確かにこの方が効果が高かったでしたし、自白に持って行ったスザンナさまの手腕は見事でしたね。

さすがは切れ者と名高い宰相様のお孫さんです。


周囲の非難と軽蔑の眼差しに立ち向かうようにフローレさまが叫びます。


「それの何が悪いのっ。貴方だって私のように誰かに代わって書いてもらっているんじゃないの?だいたい何も苦労せずにあっさりと成功して、狡いのよっ」

 その言葉にスザンナさまが怒りも露わに反論します。


「その言葉、取り消してください。ミス・グリーン先生に対する侮辱以外の何物でもありません。そもそも何の努力も無しに成功するなんてありえません。何年もの厳しい研鑽を積んでこそ職人は素晴らしい品を作り出せるのです。

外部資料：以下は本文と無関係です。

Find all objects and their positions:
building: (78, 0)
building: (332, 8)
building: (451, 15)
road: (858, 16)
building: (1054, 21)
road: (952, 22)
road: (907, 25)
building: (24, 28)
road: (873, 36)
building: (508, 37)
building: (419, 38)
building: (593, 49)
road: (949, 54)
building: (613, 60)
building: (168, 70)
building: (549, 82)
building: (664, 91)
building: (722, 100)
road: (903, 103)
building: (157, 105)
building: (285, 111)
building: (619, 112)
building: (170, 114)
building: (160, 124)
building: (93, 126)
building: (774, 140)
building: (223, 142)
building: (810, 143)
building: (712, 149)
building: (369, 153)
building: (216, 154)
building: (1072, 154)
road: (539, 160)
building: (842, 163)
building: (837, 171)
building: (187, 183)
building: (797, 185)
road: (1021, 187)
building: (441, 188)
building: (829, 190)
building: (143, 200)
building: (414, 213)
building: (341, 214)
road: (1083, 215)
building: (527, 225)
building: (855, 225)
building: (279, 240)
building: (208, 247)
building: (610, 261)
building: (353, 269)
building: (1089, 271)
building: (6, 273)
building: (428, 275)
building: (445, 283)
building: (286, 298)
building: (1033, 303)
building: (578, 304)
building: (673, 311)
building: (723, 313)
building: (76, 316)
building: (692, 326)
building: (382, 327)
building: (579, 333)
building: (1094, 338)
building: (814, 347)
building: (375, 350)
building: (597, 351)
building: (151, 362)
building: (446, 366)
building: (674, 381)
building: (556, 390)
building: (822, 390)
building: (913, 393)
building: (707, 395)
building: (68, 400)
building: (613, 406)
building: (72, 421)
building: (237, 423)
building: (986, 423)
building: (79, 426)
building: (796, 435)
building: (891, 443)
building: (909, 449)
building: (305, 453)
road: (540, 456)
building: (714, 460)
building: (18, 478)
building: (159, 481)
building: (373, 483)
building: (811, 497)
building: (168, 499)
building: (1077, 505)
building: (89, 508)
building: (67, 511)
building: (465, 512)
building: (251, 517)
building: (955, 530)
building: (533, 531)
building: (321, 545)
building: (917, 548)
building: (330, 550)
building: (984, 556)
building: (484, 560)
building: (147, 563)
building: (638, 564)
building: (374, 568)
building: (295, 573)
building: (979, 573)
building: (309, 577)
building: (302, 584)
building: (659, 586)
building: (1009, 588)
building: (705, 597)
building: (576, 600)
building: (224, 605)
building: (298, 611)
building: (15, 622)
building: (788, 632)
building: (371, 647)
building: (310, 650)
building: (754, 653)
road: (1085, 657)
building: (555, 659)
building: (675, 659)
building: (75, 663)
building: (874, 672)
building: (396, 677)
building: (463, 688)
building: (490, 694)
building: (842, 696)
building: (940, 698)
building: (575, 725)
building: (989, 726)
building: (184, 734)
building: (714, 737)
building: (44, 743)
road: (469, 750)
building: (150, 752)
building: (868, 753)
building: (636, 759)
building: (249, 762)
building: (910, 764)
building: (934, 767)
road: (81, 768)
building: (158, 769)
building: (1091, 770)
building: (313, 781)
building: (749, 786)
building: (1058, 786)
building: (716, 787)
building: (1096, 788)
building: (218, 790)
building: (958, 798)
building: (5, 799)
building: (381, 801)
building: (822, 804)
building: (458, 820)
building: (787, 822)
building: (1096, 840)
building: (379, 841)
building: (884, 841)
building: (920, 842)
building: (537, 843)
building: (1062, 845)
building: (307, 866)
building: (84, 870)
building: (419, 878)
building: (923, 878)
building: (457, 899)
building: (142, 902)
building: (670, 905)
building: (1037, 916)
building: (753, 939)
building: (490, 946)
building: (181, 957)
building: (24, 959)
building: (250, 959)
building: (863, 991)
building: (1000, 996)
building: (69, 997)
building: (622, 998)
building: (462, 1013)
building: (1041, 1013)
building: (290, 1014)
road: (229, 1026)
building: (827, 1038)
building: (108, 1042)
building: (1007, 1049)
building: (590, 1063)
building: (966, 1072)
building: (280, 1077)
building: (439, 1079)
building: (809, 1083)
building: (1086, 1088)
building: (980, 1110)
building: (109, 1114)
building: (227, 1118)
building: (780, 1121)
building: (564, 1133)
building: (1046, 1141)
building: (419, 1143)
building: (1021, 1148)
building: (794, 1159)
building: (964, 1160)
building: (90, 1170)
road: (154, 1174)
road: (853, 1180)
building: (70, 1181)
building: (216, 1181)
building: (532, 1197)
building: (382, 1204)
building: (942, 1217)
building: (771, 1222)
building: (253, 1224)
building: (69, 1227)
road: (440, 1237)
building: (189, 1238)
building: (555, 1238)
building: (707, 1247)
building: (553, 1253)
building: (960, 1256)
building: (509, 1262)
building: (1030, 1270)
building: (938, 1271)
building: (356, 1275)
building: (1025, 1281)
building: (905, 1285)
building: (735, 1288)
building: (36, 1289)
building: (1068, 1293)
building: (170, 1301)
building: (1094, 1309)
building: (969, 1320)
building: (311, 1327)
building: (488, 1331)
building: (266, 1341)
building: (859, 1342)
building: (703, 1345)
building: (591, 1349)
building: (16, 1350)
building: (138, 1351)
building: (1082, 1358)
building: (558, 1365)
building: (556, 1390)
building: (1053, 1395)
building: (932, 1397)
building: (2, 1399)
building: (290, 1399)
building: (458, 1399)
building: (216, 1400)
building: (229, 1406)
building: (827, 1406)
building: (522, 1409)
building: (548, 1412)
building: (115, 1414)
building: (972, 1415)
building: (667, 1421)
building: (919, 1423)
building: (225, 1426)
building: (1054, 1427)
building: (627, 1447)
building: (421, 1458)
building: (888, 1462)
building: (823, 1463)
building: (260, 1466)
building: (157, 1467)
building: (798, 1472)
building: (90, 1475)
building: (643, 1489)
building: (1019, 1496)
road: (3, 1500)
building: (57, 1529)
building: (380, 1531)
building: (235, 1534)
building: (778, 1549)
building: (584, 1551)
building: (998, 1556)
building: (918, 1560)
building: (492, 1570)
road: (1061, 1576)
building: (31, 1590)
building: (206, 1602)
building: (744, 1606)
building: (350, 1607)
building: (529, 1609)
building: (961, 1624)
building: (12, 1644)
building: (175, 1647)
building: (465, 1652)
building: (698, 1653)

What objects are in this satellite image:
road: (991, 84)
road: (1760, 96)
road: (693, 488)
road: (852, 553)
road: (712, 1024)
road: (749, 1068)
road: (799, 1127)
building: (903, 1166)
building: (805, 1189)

フローレさまも淑女の礼節を身に着けたのは何度もレッスンを重ねたからでしょう」

 

分かりやすいスザンナさまの話にフローレさまは反論できず押し黙ります。


「ところでリザリアさまは今までどれほどの本をお読みに?」

 突然の問いに驚きながらも過去の事実を口にします。


「最近は締め切りに追われていますのでそれほどではありませんが…以前はあらゆる分野の本を最低でも一日3冊、それを十年以上毎日続けておりましたから総計で1万冊は超えているかと」


私の答えに周囲から驚きの声が上がります。

そんなにですか?

私としては当たり前のことなのですけど。


「リザリアさまの作品が多岐にわたる訳が分かりました。その膨大な知識量あってこそだったのですね」

 感心しきりなスザンナさまが周囲の令嬢たちを見回します。


「お聞きのように成功に至るまでの努力は必須です。それから目を反らし良いところだけを羨むのは間違いです」

 毅然と言い切るとスザンナさまは小さく息をついてから言葉を継ぎます。


「確かに成功には運も必要かもしれません。ですが自分には無理だと決めつけて、努力することを諦めてしまったらそれまでです。自分が望んだ未来を自分で作り上げるためにどんなに遅い歩みでも進み続けていさえすれば夢の扉に手が届くのです」


スザンナさまの話に感動した様子の令嬢たち。

ですがフローレさまには響かなかったようです。


「何よ、偉そうにっ。こんな会、辞めてやるわっ」

 そういうとフローレさまは走って庭園から姿を消してしまわれました。


ですが成りすましの件がこれで終わるとは思えません。

フローレさまの苦難はこれからでしょう。